Çiftçinin tarım BAĞ-KUR prim, emeklilik ve toplumsal güvenlikle ilgili problemlerine tahlil aramaya devam ettiğini söz eden Bayraktar, “Üreticilerimizin ödemekte oldukları prim borçları hala çok yüksek olduğu için ödemekte zorlanıyorlar” dedi.
“1 milyonu aşan Toplumsal Güvenlik Kurumuna kayıtlı çiftçi sayımız 500 binin altına düştü” diyen Bayraktar, “Yüksek primler yüzünden Toplumsal Güvenlik Kurumu’na kayıtlı çiftçimiz azalıyor. Primler bu kadar yüksek olduğu için çiftçilerimiz ödeyemiyorlar ve bu yüksek primlerle de ödeyemeyeceklerdir. Bu sayı daha da aşağıya düşecek ve tarımda kayıt dışılık artacaktır” diye konuştu.
‘SGK PRİMLERİ ÖDENEBİLİR DÜZEYE ÇEKİLMELİ’

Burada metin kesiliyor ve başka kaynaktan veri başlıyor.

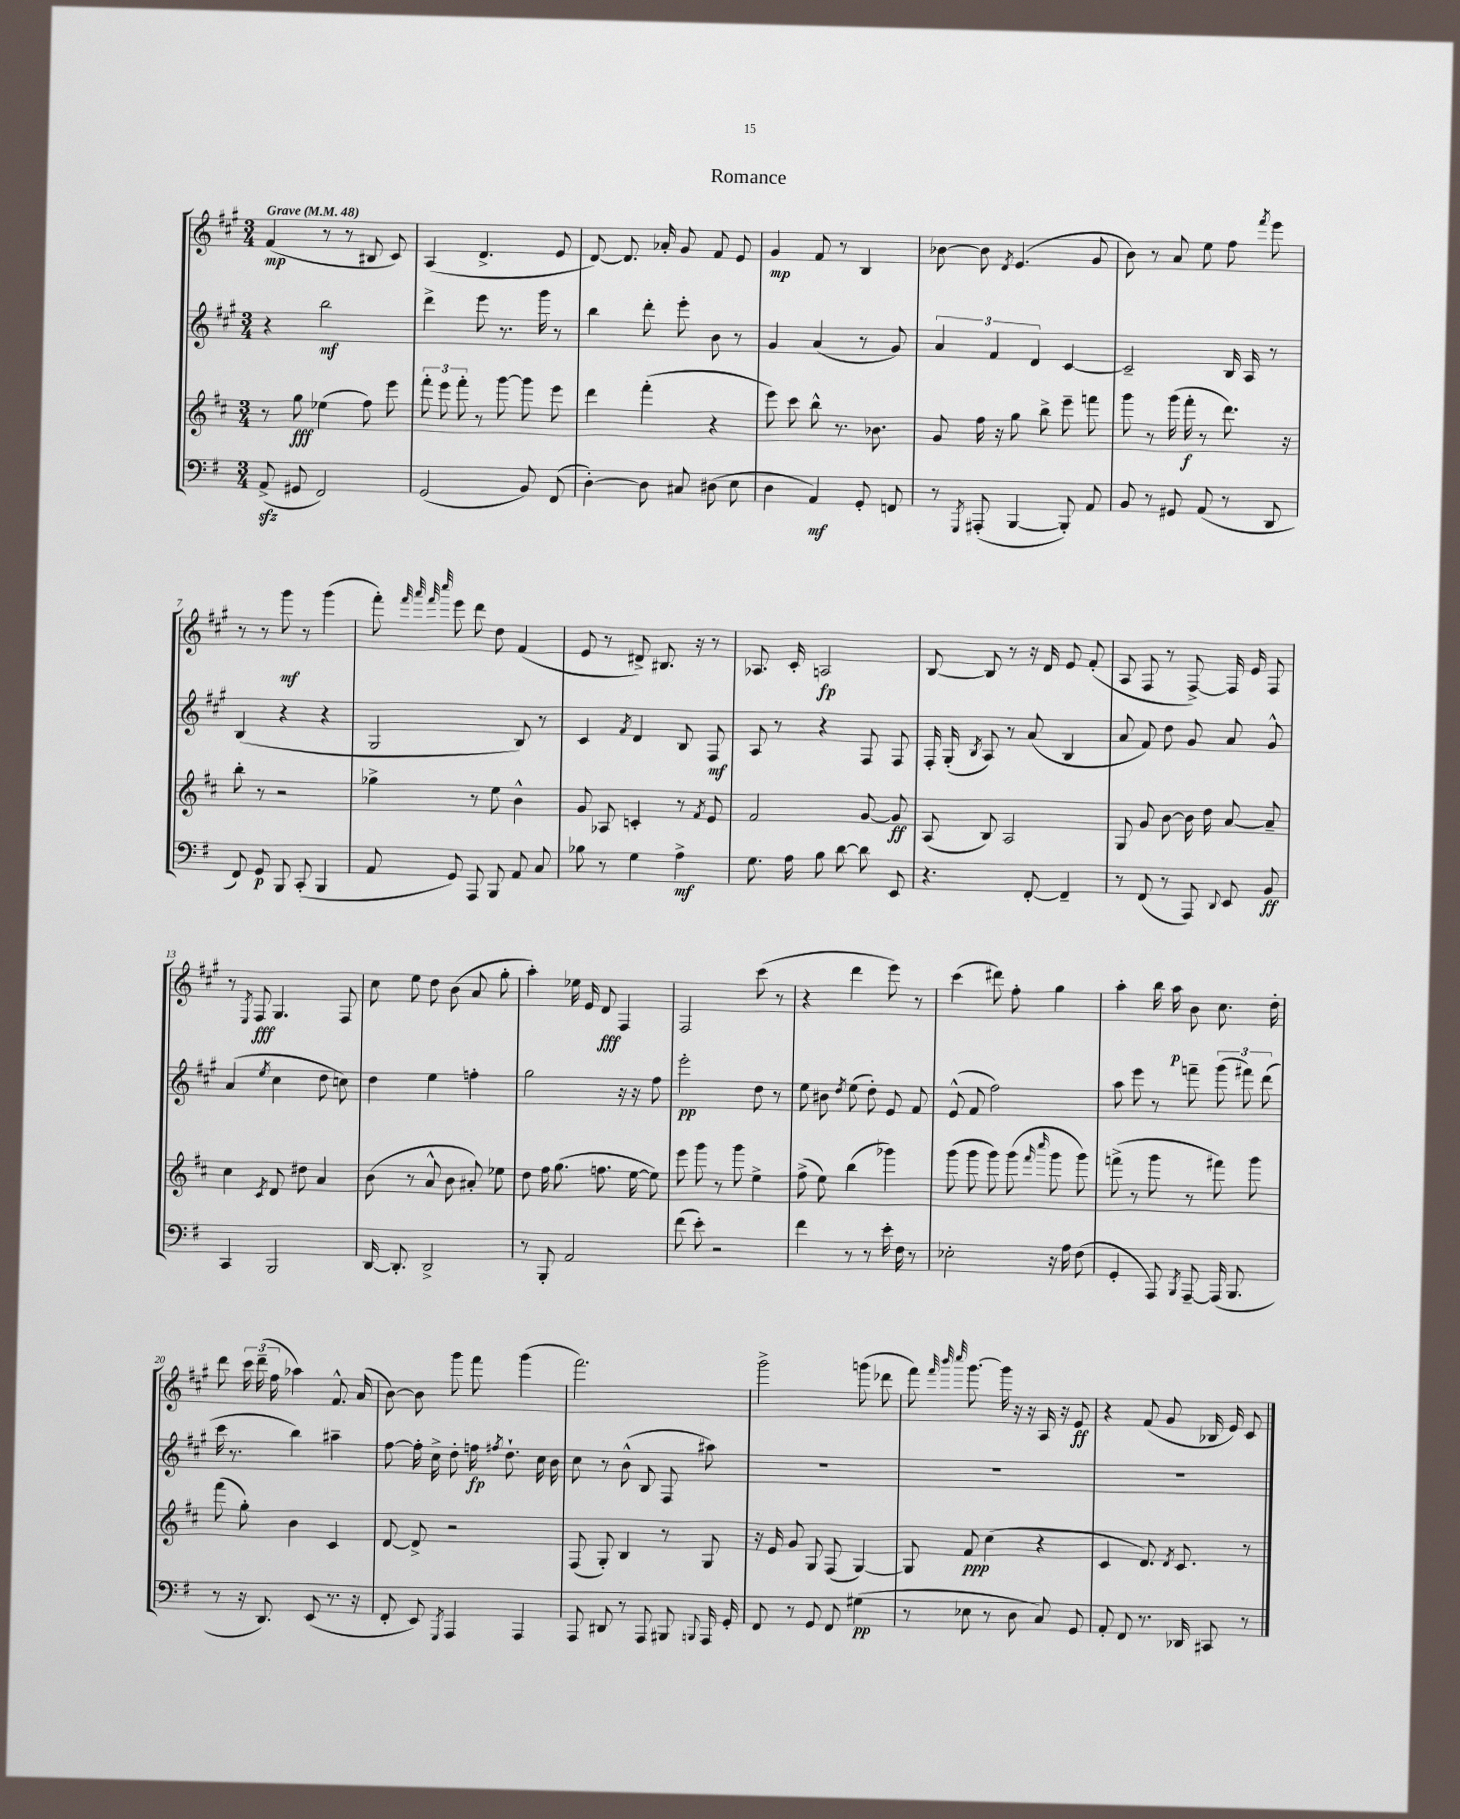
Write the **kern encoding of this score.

Diğer sigortalılar 7200 gün yani 20 yıl prim ödemesi yaparak emekli olabiliyorken, üreticilerin 9 bin gün yani 25 yıl prim ödeyerek emekli olabildiği bilgisini veren Bayraktar, şöyle devam etti:
“Bu hakkaniyetsizlik giderilmeli, prim ödeme gün sayısı düşürülmelidir. SGK primleri daha makul ve ödenebilir düzeye çekilmelidir.
Muafiyet evrakı ile gelirinin düşük olduğunu belgeleyerek prim ödemesini durduran çiftçilerimizin muafiyette geçen müddetleri borçlandırılmalıdır.
Tarım BAĞ-KUR primi durdurulan çiftçilerimiz yapılandırmayla ihya kapsamına alınmalıdır.
Üreticilerimizin emeklilik müracaatları sırasında ortaya çıkan yol eksikliklerinden ötürü Ziraat Odalarına uygulanan idari para cezalarına af getirilmelidir. Çiftçilerimizin bu bahisteki kayıplarının telafisi sağlanmalıdır.”
GENÇ ÇİFTÇİLER İÇİN SİGORTA PRİMİ TALEBİ
Genç çiftçilerin sigorta primlerinin bir müddet devlet tarafından karşılanmasını da talep eden bayraktar, şöyle devam etti:
“Üreticilerimiz, genç çiftçilerimizin sigorta primlerinin devlet tarafından karşılanması ve öbür meselelerin çözülmesi için devletten takviye bekliyor. Üretim maliyetleri artarken tıpkı oranda gelir artışı elde edemeyen üreticiler üretimden kopuyor. Üreticilerimiz çalıştırdıkları çalışanların son yıllarda artış gösteren BAĞ-KUR sigorta primlerini ödemekte zorluk çekiyor.
Genç nüfusu kırsalda tutacak tedbirleri almak için teşvik edici uygulamalara gereksinim vardır. Bu yapılırsa yabancı personellerin yerini Türk personeli alacak ve ziraî üretime katkı sağlanacaktır. Ayrıyeten işsizliğin azaltılması da mümkün olacaktır.”